Its real goal, argue some analysts, is to force Taiwan firms to relocate to China to take advantage of China's FTAs.

What's to stop them doing that now? Surely they can do that without the ECFA.

Gerd said...

Even more severe is the case of Austrian national Wo Weihan, who was executed on unproven charges!

Michael Turton said...

Nothing stops them, Raj. But what if the expected FTAs never materialize?

Don said...

WSJ: "China has forbidden its regional partners from making similar deals with Taiwan." This is the crux. China blackmails sovereign countries not to enter into FTAs with an important trade partner. By extension it blackmails that partner, Taiwan, to beg for the only substantive regional FTA-thingy left open to it: CEPA/ CECA/ ECFA/ WHATEVER-THE-FA.

Now, assuming we have a competent administration playing a long game and acting in good faith on behalf of ordinary Taiwanese, then our canny ECFA negotiators, recognizing that there is no choice but to humour China, will ensure the text states that the Taiwan-China agreement only comes into effect on the conclusion of FTAs between Taiwan and its other regional trade partners.

On the other hand, if our government is a half-arsed crowd of economically illiterate jokers under the spell of a would-be Quisling...

Raj said...

But what if the expected FTAs never materialize?

Then it will be do different from if there was no ECFA but the Taiwanese companies still moved.

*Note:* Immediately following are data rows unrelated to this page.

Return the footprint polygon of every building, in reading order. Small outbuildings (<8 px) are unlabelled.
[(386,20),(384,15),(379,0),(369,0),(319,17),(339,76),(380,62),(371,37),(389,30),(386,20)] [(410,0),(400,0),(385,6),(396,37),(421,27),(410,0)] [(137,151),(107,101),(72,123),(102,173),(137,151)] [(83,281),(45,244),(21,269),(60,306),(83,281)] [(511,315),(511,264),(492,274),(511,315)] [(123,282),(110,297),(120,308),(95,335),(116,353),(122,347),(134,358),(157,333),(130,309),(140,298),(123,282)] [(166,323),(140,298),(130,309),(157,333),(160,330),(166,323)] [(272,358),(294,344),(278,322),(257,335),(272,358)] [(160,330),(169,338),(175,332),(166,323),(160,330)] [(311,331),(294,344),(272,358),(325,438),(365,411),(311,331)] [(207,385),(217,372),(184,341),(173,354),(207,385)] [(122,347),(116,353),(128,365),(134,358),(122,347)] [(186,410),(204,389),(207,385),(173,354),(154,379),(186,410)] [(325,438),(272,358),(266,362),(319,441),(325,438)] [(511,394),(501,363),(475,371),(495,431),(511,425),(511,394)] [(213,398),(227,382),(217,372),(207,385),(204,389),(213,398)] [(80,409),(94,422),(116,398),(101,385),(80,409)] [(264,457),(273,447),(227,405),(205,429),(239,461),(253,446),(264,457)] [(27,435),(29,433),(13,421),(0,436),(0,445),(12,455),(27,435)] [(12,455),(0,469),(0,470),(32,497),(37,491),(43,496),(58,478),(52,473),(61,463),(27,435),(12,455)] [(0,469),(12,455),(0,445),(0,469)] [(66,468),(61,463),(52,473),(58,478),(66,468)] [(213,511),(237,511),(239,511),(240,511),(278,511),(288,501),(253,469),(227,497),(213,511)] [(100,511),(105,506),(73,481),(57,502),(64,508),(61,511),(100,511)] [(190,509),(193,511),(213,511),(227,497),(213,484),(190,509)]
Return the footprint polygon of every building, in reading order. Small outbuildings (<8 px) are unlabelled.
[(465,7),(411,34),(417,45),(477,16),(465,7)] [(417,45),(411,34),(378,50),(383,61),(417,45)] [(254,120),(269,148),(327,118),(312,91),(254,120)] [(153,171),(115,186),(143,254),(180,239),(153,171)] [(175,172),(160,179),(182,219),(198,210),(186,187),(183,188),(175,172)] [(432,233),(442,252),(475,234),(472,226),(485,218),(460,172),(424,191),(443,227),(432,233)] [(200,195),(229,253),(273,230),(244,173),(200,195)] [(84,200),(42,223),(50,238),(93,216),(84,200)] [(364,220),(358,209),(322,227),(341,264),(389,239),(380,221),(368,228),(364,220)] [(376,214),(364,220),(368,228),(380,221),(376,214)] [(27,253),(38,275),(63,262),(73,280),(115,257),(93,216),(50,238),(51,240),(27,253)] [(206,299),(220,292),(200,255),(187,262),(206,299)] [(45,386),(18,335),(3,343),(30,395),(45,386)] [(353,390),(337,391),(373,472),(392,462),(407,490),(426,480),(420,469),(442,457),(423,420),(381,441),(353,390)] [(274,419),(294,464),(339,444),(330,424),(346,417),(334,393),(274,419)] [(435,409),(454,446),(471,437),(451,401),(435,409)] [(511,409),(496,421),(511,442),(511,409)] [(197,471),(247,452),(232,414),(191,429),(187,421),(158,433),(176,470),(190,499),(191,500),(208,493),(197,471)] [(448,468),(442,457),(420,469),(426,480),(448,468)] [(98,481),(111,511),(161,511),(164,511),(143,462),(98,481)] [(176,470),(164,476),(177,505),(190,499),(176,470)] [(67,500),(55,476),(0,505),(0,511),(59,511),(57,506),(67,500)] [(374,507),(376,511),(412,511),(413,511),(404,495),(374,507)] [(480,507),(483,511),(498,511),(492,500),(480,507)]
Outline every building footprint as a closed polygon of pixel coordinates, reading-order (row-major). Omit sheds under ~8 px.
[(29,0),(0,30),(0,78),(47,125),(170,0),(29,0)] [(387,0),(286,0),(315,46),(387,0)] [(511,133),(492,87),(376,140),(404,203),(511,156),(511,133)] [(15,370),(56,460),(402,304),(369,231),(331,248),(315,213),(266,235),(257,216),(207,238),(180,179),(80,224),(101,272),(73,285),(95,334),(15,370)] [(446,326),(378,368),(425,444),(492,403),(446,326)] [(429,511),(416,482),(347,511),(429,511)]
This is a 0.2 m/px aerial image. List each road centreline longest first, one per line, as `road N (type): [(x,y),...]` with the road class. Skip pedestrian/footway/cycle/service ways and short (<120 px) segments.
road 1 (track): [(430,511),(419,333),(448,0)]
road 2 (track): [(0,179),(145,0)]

You seem to be arguing the ECFA will/may be bad because Taiwanese companies will move to China to take advantage of Chinese FTAs. But as I asked, in that case how will things be different if Taiwan refuses to agree the ECFA?

Thomas said...

It will make that migration even more appealing. The process will speed up. Why should the Ma admin have to go to so much effort to sign such a pact? If what you say would happen anyways in the long term, wouldn't it make more sense for the Ma admin to expend the same effort working on improving trade relations with other countries? There is a lot that can be done besides signing FTAs to improve the business climate between Taiwan and non-China trading partners. Ma Inc seems almost uninterested.

It is an unhealthy pact created by an administration with an unhealthy fixation on China.

Anonymous said...

Raj your logic is faulty. ECFA encourages companies to move to China. That's the issue. It's not that they can't already.

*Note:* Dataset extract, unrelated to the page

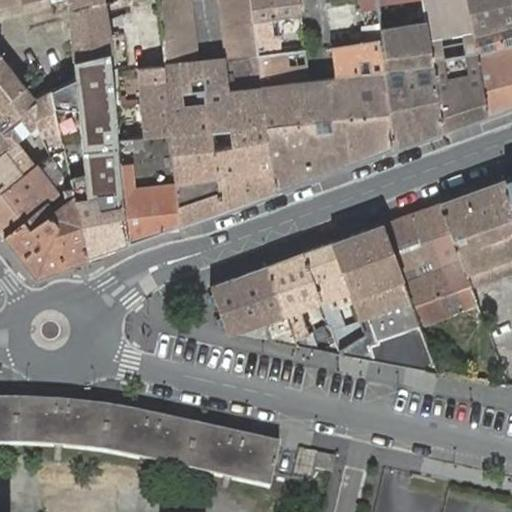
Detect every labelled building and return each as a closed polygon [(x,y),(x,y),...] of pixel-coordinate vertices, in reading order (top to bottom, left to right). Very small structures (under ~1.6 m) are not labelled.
[(66,0),(67,9),(102,3),(103,2),(103,0),(66,0)] [(158,0),(165,65),(197,62),(190,0),(158,0)] [(220,0),(227,59),(257,55),(253,20),(250,0),(220,0)] [(298,0),(250,0),(253,20),(272,17),(300,13),(298,0)] [(359,0),(362,12),(377,10),(377,5),(376,0),(359,0)] [(421,0),(426,32),(440,129),(486,112),(466,0),(421,0)] [(511,0),(466,0),(486,112),(511,102),(511,0)] [(102,3),(67,9),(75,58),(110,53),(102,3)] [(272,17),(253,20),(257,55),(281,53),(279,37),(275,37),(272,17)] [(365,26),(367,42),(381,41),(380,29),(379,24),(365,26)] [(365,26),(359,27),(361,43),(367,42),(365,26)] [(384,72),(391,147),(440,129),(426,32),(381,41),(384,72)] [(330,47),(334,78),(384,72),(381,41),(367,42),(361,43),(333,47),(330,47)] [(281,53),(257,55),(261,86),(309,81),(310,81),(306,51),(281,53)] [(110,53),(75,58),(75,77),(49,90),(58,132),(71,187),(87,257),(113,248),(107,212),(101,165),(120,163),(117,138),(110,53)] [(0,105),(25,85),(0,54),(0,105)] [(227,59),(197,62),(165,65),(171,132),(179,224),(274,189),(261,86),(257,55),(227,59)] [(165,65),(134,70),(144,135),(171,132),(165,65)] [(334,78),(326,79),(332,119),(339,155),(342,165),(391,147),(384,72),(334,78)] [(318,80),(310,81),(309,81),(314,121),(311,121),(313,135),(315,159),(323,172),(325,171),(331,169),(341,165),(342,165),(339,155),(332,119),(326,79),(318,80)] [(309,81),(261,86),(274,189),(323,172),(315,159),(307,161),(302,138),(299,122),(311,121),(314,121),(309,81)] [(0,129),(30,106),(29,90),(25,85),(0,105),(0,129)] [(37,124),(35,97),(29,90),(30,106),(0,129),(0,153),(4,150),(37,124)] [(58,132),(49,90),(35,97),(37,124),(41,136),(58,132)] [(313,135),(311,121),(299,122),(302,138),(313,135)] [(144,135),(117,138),(120,163),(129,242),(179,224),(171,132),(144,135)] [(0,153),(0,192),(23,174),(4,150),(0,153)] [(113,248),(129,242),(120,163),(101,165),(107,212),(113,248)] [(0,192),(0,231),(3,235),(47,201),(58,193),(36,164),(23,174),(0,192)] [(511,176),(502,180),(511,209),(511,176)] [(511,209),(502,180),(440,202),(477,303),(478,305),(511,292),(511,209)] [(35,276),(87,257),(71,187),(62,189),(67,201),(54,210),(47,201),(3,235),(35,276)] [(440,202),(382,223),(419,324),(450,313),(443,294),(456,290),(463,308),(477,303),(440,202)] [(338,349),(340,354),(437,372),(419,324),(382,223),(331,242),(349,292),(353,302),(360,321),(364,334),(338,349)] [(331,242),(302,253),(320,302),(324,314),(332,310),(331,309),(328,299),(349,292),(331,242)] [(302,253),(268,265),(297,346),(340,354),(338,349),(332,332),(329,325),(328,326),(309,333),(300,310),(320,302),(302,253)] [(297,346),(268,265),(210,286),(227,334),(228,333),(265,321),(272,341),(297,346)] [(443,294),(450,313),(463,308),(456,290),(443,294)] [(328,299),(331,309),(353,302),(349,292),(328,299)] [(332,332),(338,349),(364,334),(360,321),(332,332)] [(504,376),(511,375),(511,344),(501,346),(504,376)] [(269,488),(279,443),(146,414),(53,401),(0,400),(0,446),(32,445),(102,452),(269,488)] [(291,477),(311,482),(318,452),(298,448),(291,477)]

There are quite a few industries where it's actually not clear whether it's a good idea to move to China or to stay and invest in Taiwan. But if China and hold enough of a carrot out to break up industry clusters in Taiwan, then Taiwan doesn't even have a chance to compete. Everyone talks about this on this big macro-theoretical level and forgets that most Taiwanese companies are doing business with lots of other Taiwanese companies and it requires the existence of these other companies or else they can't function. This breakup of clusters is the real danger that is threatening Taiwan's economy.